[Dataset records]
---

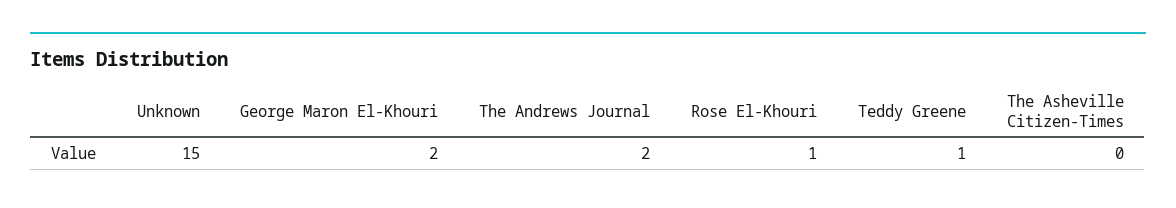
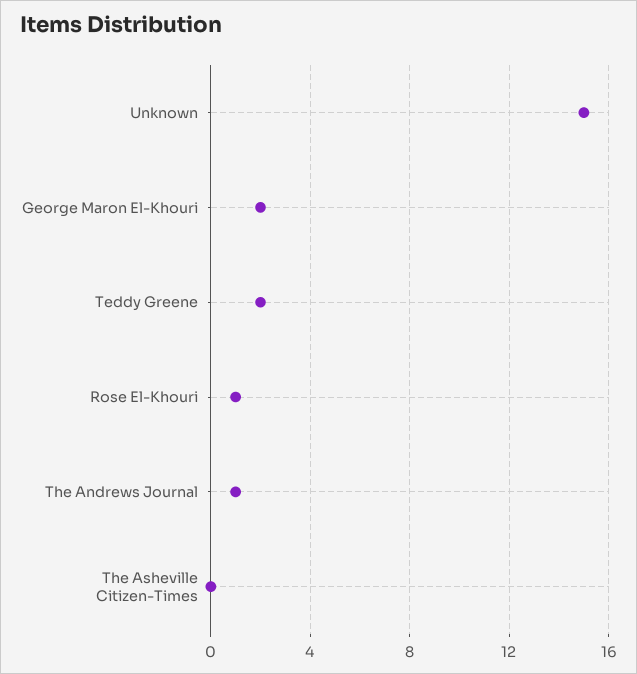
  {
    "Unknown": 15,
    "George Maron El-Khouri": 2,
-   "The Andrews Journal": 2,
+   "The Andrews Journal": 1,
    "Rose El-Khouri": 1,
-   "Teddy Greene": 1,
+   "Teddy Greene": 2,
    "The Asheville Citizen-Times": 0
  }

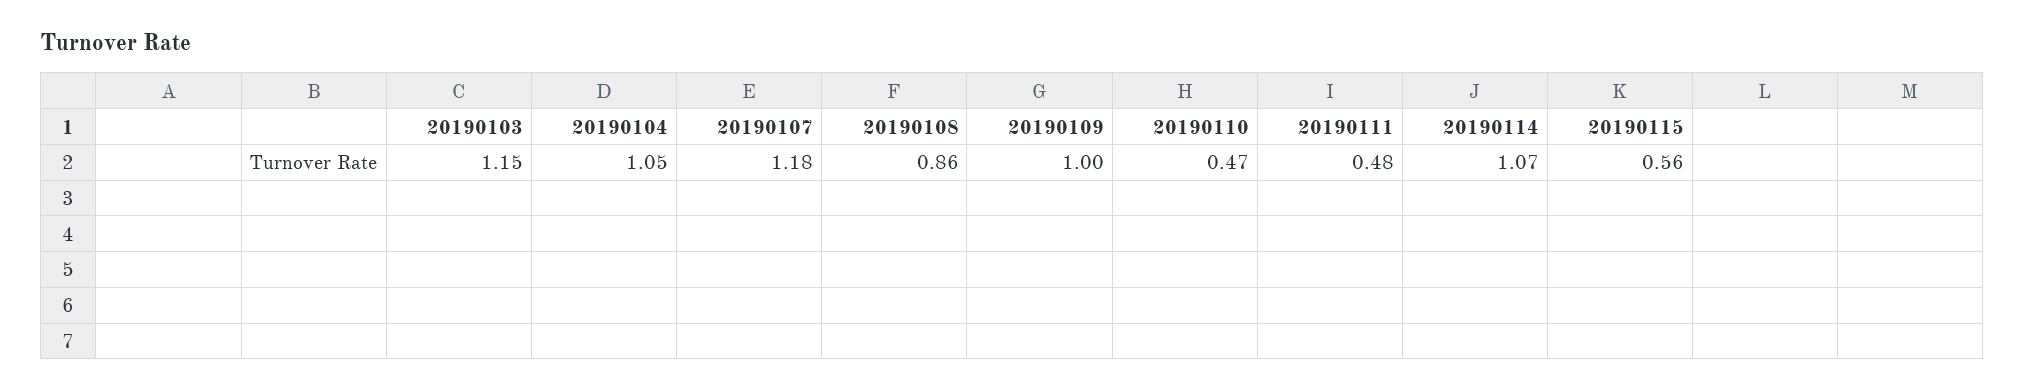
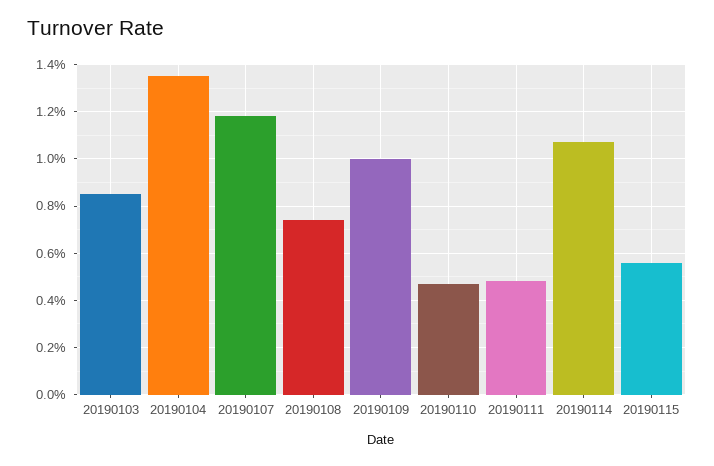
  {
-   "20190103": 1.15,
+   "20190103": 0.85,
-   "20190104": 1.05,
+   "20190104": 1.35,
    "20190107": 1.18,
-   "20190108": 0.86,
+   "20190108": 0.75,
    "20190109": 1,
    "20190110": 0.47,
    "20190111": 0.48,
    "20190114": 1.07,
    "20190115": 0.56
  }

---

- INSTRUCTIONS TO FOLLOW -
For each line in the records that contains the word "Andrews", make a copy.

- TASK SOLUTION -
-   "The Andrews Journal": 2,
+   "The Andrews Journal": 1,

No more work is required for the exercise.